-- Information provided follows --

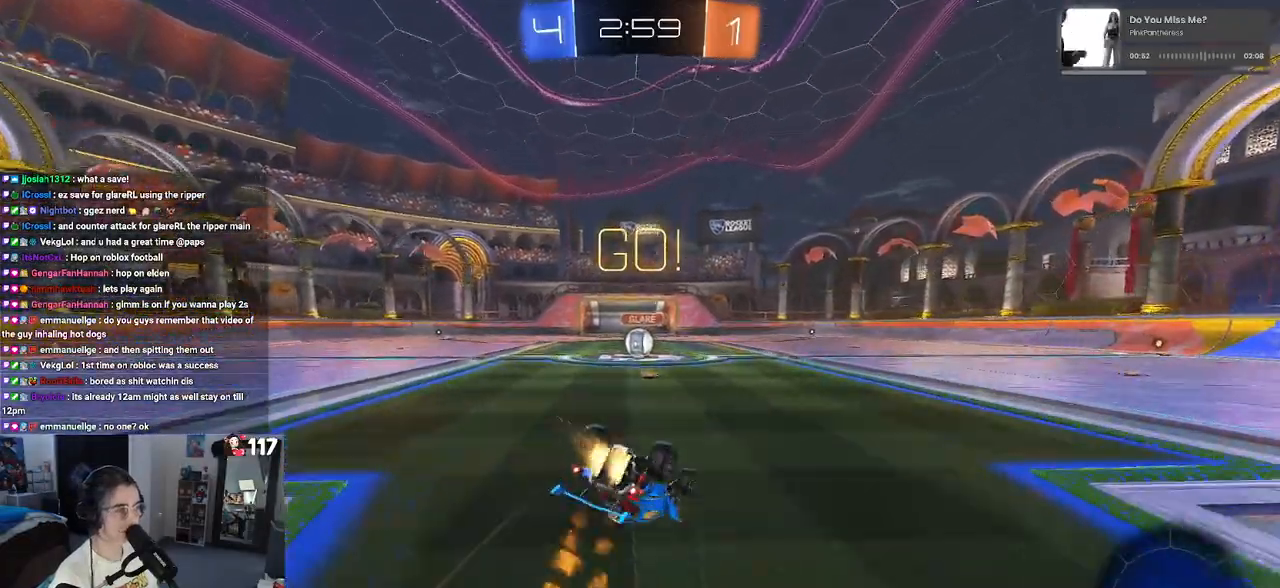
{"buttons": ["SQUARE", "R1", "R2"], "left_stick": "down-left", "right_stick": "center", "events": []}
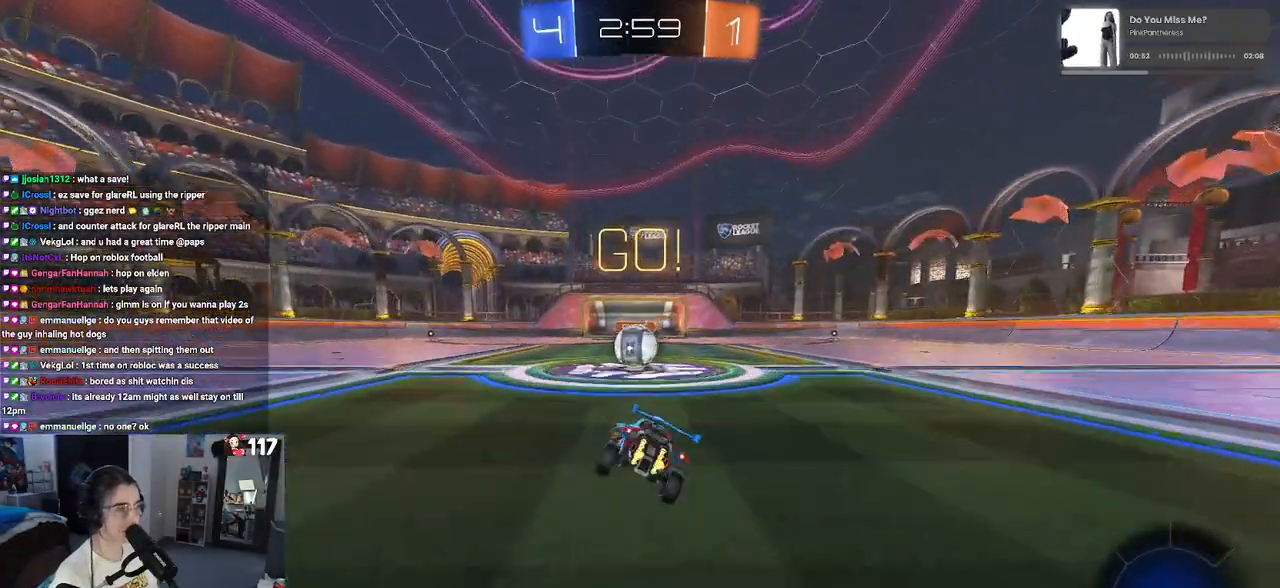
{"buttons": ["CROSS", "R2"], "left_stick": "up-left", "right_stick": "center", "events": [[100, "left_stick", "down-right"], [150, "R1", "up"], [150, "SQUARE", "up"], [267, "left_stick", "up-right"], [283, "CROSS", "down"], [383, "left_stick", "up-left"], [400, "CROSS", "up"], [483, "CROSS", "down"]]}
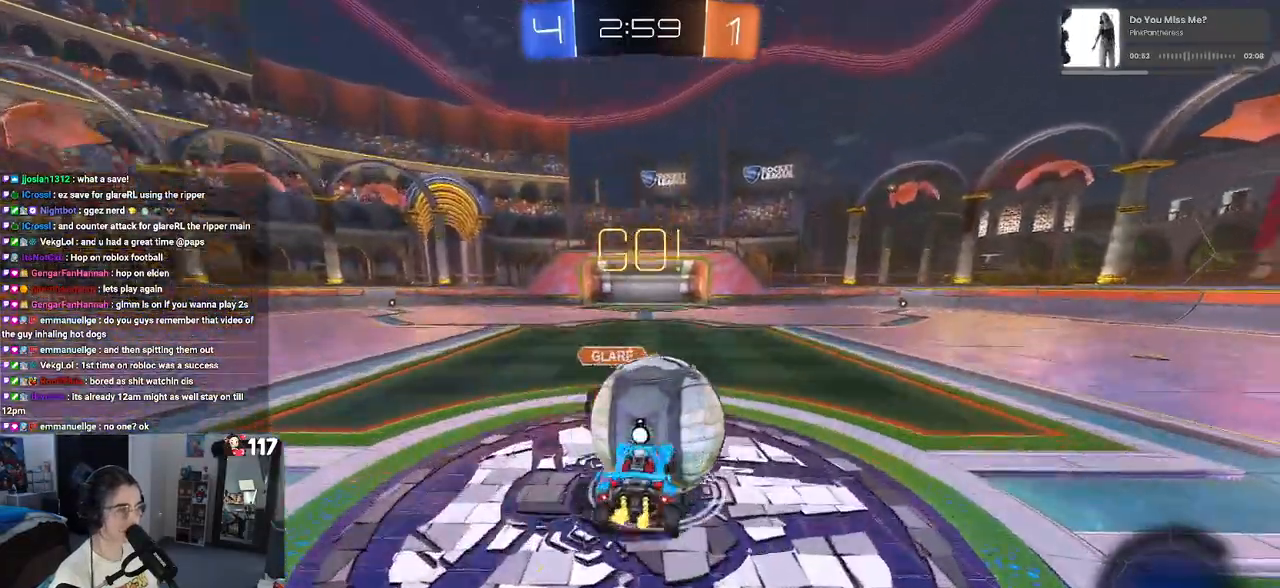
{"buttons": ["SQUARE", "R2"], "left_stick": "down-left", "right_stick": "center", "events": [[83, "SQUARE", "down"], [117, "left_stick", "down-left"], [133, "CROSS", "up"]]}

-- Information provided concluded --

### Exercise details
Produce the material above again in full, with identical lines and no pictures.

### Your solution
{"buttons": ["SQUARE", "R1", "R2"], "left_stick": "down-left", "right_stick": "center", "events": []}
{"buttons": ["CROSS", "R2"], "left_stick": "up-left", "right_stick": "center", "events": [[100, "left_stick", "down-right"], [150, "R1", "up"], [150, "SQUARE", "up"], [267, "left_stick", "up-right"], [283, "CROSS", "down"], [383, "left_stick", "up-left"], [400, "CROSS", "up"], [483, "CROSS", "down"]]}
{"buttons": ["SQUARE", "R2"], "left_stick": "down-left", "right_stick": "center", "events": [[83, "SQUARE", "down"], [117, "left_stick", "down-left"], [133, "CROSS", "up"]]}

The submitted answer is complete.